++++ INPUT

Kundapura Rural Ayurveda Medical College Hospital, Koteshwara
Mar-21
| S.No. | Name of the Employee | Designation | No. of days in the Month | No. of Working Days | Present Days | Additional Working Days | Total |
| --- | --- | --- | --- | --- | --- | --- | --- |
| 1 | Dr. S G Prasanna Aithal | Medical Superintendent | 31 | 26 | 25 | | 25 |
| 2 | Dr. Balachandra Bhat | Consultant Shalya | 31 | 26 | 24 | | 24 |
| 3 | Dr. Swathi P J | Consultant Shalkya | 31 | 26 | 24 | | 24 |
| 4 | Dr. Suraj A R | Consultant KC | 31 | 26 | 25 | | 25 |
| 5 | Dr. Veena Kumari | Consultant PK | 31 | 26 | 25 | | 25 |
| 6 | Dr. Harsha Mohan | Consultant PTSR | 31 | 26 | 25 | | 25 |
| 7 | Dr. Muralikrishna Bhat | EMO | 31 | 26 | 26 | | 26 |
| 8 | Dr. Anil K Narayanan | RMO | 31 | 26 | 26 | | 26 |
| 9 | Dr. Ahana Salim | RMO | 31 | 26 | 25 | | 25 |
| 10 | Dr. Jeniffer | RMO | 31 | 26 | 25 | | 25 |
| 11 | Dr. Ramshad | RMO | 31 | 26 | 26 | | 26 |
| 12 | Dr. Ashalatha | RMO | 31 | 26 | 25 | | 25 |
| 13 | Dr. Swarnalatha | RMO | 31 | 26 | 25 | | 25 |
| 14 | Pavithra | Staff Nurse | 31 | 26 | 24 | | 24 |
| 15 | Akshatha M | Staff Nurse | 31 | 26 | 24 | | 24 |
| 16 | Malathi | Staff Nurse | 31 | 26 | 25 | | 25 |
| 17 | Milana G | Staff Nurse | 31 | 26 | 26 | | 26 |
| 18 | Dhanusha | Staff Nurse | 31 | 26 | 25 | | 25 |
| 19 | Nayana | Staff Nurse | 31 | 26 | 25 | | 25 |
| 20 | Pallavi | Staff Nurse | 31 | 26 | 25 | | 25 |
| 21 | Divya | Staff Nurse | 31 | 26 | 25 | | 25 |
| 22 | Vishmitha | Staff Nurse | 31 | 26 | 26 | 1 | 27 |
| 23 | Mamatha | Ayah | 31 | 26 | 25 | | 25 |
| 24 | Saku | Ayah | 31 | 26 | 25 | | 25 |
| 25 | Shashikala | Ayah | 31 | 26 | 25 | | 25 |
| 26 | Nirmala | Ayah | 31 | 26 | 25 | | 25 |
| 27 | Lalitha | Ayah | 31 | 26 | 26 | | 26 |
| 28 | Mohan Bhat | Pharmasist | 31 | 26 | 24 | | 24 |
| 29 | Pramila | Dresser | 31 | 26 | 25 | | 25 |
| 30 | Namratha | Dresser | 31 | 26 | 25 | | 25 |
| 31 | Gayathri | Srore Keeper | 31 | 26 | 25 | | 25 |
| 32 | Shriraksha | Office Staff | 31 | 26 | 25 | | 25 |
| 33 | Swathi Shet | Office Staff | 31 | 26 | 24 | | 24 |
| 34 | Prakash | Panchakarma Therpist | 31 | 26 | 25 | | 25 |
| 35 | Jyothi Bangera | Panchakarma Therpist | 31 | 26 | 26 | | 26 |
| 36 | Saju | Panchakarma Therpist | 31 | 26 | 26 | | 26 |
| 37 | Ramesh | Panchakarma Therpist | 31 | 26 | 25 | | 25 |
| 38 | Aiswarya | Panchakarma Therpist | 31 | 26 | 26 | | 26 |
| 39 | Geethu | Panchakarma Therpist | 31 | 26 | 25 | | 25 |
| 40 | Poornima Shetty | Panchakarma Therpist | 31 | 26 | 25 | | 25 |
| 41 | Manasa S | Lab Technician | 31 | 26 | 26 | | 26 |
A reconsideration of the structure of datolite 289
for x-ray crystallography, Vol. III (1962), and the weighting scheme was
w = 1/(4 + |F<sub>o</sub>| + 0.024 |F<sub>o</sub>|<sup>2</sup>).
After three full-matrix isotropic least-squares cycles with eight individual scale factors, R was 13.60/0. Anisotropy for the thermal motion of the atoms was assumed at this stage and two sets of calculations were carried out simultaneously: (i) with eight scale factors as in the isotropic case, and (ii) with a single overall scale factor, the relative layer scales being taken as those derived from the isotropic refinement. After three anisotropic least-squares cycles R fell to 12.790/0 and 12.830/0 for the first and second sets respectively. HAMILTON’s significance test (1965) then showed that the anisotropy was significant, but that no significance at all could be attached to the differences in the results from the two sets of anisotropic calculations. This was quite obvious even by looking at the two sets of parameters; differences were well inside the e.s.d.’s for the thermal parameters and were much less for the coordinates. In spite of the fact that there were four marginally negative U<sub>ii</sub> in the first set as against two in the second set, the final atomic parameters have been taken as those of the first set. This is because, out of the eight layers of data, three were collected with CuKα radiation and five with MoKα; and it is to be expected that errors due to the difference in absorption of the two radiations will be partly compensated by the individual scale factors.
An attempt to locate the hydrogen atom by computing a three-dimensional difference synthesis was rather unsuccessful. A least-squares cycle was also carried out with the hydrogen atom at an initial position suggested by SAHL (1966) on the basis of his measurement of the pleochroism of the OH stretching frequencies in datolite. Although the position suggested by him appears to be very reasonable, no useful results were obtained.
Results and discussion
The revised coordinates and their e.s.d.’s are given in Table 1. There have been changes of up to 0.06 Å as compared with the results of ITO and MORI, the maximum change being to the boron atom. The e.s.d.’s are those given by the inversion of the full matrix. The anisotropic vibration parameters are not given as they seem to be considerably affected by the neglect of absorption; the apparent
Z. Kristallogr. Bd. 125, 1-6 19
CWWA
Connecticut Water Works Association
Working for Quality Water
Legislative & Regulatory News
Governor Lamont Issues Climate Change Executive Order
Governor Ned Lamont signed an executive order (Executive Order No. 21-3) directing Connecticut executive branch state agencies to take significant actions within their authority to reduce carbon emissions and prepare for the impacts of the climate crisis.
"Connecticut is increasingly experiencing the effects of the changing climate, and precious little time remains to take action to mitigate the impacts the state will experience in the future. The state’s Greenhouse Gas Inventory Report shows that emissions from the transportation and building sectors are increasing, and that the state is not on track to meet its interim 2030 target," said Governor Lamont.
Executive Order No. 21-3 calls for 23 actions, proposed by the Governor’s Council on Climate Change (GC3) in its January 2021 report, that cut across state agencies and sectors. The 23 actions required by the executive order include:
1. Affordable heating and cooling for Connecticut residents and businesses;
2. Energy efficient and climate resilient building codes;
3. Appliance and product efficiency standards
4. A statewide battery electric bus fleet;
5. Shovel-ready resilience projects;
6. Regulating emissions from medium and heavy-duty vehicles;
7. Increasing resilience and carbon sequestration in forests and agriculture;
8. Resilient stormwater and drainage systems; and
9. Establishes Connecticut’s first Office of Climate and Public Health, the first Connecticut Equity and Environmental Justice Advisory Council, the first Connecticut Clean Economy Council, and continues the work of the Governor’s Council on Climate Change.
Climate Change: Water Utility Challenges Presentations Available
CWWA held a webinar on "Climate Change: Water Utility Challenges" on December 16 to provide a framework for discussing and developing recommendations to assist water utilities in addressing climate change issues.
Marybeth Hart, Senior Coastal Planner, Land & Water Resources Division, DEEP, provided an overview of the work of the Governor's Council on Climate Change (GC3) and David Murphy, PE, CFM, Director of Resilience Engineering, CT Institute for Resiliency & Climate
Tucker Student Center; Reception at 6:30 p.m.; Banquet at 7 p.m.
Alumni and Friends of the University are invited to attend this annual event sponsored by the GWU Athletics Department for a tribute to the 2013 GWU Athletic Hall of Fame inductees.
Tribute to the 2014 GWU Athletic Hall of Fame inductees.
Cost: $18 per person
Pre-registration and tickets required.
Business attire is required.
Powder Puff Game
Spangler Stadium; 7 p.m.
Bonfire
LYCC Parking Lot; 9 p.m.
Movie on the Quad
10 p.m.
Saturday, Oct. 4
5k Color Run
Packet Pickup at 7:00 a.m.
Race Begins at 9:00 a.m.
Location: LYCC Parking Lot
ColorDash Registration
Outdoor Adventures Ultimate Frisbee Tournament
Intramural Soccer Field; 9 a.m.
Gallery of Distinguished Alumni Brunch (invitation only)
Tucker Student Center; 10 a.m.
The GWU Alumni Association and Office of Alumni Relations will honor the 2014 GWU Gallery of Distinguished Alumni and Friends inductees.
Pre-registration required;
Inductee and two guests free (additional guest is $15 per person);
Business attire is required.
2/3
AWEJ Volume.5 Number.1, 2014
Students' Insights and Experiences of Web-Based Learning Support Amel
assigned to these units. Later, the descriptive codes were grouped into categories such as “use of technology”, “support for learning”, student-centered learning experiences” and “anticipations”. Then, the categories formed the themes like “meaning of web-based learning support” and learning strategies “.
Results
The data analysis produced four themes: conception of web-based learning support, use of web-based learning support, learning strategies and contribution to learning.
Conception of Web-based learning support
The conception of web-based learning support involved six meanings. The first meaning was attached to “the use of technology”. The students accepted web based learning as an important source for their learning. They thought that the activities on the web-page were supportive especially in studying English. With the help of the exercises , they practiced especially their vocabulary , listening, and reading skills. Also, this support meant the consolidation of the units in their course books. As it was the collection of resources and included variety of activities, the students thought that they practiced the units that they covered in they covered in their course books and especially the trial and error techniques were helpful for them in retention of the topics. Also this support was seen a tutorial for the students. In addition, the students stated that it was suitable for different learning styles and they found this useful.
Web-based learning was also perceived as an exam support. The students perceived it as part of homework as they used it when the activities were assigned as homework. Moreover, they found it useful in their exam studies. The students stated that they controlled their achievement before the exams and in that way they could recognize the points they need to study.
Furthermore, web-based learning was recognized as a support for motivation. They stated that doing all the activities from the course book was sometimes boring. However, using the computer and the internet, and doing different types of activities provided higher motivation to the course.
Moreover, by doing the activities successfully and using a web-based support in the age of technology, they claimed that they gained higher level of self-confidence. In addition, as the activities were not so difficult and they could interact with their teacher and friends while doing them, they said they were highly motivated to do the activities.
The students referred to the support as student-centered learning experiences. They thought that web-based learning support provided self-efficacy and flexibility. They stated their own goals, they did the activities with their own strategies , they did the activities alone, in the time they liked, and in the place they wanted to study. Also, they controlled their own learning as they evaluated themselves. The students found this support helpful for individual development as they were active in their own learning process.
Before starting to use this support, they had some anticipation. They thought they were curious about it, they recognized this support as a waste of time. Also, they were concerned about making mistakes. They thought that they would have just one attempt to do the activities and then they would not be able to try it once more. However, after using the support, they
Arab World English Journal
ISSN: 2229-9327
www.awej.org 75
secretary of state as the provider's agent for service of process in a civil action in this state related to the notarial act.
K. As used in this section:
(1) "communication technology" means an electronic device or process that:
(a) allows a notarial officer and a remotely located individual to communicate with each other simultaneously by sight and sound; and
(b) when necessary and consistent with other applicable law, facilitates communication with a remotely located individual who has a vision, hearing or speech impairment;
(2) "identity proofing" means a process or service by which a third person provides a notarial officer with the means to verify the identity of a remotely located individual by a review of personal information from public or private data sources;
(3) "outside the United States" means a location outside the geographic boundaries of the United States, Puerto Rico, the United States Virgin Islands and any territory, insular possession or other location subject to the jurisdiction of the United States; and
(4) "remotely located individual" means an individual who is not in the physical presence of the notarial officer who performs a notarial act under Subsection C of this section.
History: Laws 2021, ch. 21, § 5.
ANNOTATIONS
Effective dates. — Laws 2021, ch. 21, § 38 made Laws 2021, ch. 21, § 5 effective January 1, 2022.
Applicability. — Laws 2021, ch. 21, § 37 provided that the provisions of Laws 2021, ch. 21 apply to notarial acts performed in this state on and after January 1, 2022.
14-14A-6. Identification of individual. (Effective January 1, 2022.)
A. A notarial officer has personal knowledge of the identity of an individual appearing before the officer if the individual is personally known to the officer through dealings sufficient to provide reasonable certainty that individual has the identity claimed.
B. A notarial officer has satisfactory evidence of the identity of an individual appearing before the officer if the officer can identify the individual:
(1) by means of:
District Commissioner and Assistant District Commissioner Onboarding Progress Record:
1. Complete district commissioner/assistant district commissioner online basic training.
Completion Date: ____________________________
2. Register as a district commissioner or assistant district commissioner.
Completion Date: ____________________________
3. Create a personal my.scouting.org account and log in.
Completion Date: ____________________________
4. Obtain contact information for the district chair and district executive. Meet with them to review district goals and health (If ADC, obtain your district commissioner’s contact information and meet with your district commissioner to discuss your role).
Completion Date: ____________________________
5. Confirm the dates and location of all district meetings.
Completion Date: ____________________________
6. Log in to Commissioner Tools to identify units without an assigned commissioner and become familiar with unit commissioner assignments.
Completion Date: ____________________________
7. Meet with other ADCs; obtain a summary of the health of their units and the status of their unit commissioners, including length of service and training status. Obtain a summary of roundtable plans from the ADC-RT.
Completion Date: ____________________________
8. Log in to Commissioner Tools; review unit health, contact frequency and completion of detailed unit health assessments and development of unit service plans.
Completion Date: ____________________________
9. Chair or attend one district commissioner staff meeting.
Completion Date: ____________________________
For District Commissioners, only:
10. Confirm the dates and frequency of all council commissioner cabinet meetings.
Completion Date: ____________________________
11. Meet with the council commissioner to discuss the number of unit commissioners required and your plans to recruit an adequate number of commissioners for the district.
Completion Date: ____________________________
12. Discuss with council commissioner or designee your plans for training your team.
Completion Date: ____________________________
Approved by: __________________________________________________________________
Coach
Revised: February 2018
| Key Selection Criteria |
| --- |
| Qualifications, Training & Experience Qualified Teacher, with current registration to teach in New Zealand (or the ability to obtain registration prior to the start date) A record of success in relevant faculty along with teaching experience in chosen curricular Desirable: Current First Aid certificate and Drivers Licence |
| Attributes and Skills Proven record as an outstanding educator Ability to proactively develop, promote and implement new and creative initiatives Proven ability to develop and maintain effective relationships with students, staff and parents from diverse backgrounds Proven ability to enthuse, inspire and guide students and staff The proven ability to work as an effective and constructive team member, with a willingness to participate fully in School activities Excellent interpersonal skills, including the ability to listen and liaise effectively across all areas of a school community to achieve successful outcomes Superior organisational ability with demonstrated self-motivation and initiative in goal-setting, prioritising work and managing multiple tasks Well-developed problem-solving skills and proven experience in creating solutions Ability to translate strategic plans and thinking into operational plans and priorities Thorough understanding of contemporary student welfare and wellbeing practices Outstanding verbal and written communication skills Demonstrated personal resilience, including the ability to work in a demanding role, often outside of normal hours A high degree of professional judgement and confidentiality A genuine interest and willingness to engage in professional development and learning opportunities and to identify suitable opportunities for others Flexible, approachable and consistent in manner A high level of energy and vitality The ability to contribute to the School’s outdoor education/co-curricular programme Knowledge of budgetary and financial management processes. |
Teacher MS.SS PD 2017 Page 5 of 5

++++++++

TRY IT: Among the entries above, the line containing "20 | Pallavi", the line containing "Saju | Panchakarma", and all lines between them are to be restated word for word; nothing else belongs in the reply.

EXPECTED ANSWER:
| 20 | Pallavi | Staff Nurse | 31 | 26 | 25 | | 25 |
| 21 | Divya | Staff Nurse | 31 | 26 | 25 | | 25 |
| 22 | Vishmitha | Staff Nurse | 31 | 26 | 26 | 1 | 27 |
| 23 | Mamatha | Ayah | 31 | 26 | 25 | | 25 |
| 24 | Saku | Ayah | 31 | 26 | 25 | | 25 |
| 25 | Shashikala | Ayah | 31 | 26 | 25 | | 25 |
| 26 | Nirmala | Ayah | 31 | 26 | 25 | | 25 |
| 27 | Lalitha | Ayah | 31 | 26 | 26 | | 26 |
| 28 | Mohan Bhat | Pharmasist | 31 | 26 | 24 | | 24 |
| 29 | Pramila | Dresser | 31 | 26 | 25 | | 25 |
| 30 | Namratha | Dresser | 31 | 26 | 25 | | 25 |
| 31 | Gayathri | Srore Keeper | 31 | 26 | 25 | | 25 |
| 32 | Shriraksha | Office Staff | 31 | 26 | 25 | | 25 |
| 33 | Swathi Shet | Office Staff | 31 | 26 | 24 | | 24 |
| 34 | Prakash | Panchakarma Therpist | 31 | 26 | 25 | | 25 |
| 35 | Jyothi Bangera | Panchakarma Therpist | 31 | 26 | 26 | | 26 |
| 36 | Saju | Panchakarma Therpist | 31 | 26 | 26 | | 26 |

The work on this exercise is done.